> [Instructions to follow] The expected response is the entire set of entries, copied exactly.

> [Information]
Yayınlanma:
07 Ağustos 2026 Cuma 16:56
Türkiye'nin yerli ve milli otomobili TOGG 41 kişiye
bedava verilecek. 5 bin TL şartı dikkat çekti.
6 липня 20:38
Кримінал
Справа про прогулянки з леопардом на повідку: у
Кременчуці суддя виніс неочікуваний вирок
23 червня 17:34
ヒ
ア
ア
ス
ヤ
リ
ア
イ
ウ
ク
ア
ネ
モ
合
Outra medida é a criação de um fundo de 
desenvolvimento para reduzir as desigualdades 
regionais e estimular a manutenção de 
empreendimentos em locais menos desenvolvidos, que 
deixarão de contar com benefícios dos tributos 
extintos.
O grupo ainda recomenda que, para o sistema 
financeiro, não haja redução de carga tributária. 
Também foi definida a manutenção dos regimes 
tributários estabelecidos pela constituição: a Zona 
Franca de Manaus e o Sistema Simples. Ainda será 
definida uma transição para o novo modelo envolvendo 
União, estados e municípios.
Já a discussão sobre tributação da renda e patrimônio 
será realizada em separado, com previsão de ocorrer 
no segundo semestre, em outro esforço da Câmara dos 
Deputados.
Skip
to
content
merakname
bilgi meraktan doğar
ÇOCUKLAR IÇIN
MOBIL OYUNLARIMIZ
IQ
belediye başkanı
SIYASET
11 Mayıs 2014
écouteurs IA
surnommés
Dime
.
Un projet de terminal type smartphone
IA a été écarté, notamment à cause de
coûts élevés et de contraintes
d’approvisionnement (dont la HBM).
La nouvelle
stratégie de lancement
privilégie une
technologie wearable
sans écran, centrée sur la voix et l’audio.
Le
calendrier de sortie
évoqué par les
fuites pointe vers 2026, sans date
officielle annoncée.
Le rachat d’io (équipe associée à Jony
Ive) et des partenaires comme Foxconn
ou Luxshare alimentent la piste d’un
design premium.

> [Solution]
Yayınlanma:
07 Ağustos 2026 Cuma 16:56
Türkiye'nin yerli ve milli otomobili TOGG 41 kişiye
bedava verilecek. 5 bin TL şartı dikkat çekti.
6 липня 20:38
Кримінал
Справа про прогулянки з леопардом на повідку: у
Кременчуці суддя виніс неочікуваний вирок
23 червня 17:34
ヒ
ア
ア
ス
ヤ
リ
ア
イ
ウ
ク
ア
ネ
モ
合
Outra medida é a criação de um fundo de 
desenvolvimento para reduzir as desigualdades 
regionais e estimular a manutenção de 
empreendimentos em locais menos desenvolvidos, que 
deixarão de contar com benefícios dos tributos 
extintos.
O grupo ainda recomenda que, para o sistema 
financeiro, não haja redução de carga tributária. 
Também foi definida a manutenção dos regimes 
tributários estabelecidos pela constituição: a Zona 
Franca de Manaus e o Sistema Simples. Ainda será 
definida uma transição para o novo modelo envolvendo 
União, estados e municípios.
Já a discussão sobre tributação da renda e patrimônio 
será realizada em separado, com previsão de ocorrer 
no segundo semestre, em outro esforço da Câmara dos 
Deputados.
Skip
to
content
merakname
bilgi meraktan doğar
ÇOCUKLAR IÇIN
MOBIL OYUNLARIMIZ
IQ
belediye başkanı
SIYASET
11 Mayıs 2014
écouteurs IA
surnommés
Dime
.
Un projet de terminal type smartphone
IA a été écarté, notamment à cause de
coûts élevés et de contraintes
d’approvisionnement (dont la HBM).
La nouvelle
stratégie de lancement
privilégie une
technologie wearable
sans écran, centrée sur la voix et l’audio.
Le
calendrier de sortie
évoqué par les
fuites pointe vers 2026, sans date
officielle annoncée.
Le rachat d’io (équipe associée à Jony
Ive) et des partenaires comme Foxconn
ou Luxshare alimentent la piste d’un
design premium.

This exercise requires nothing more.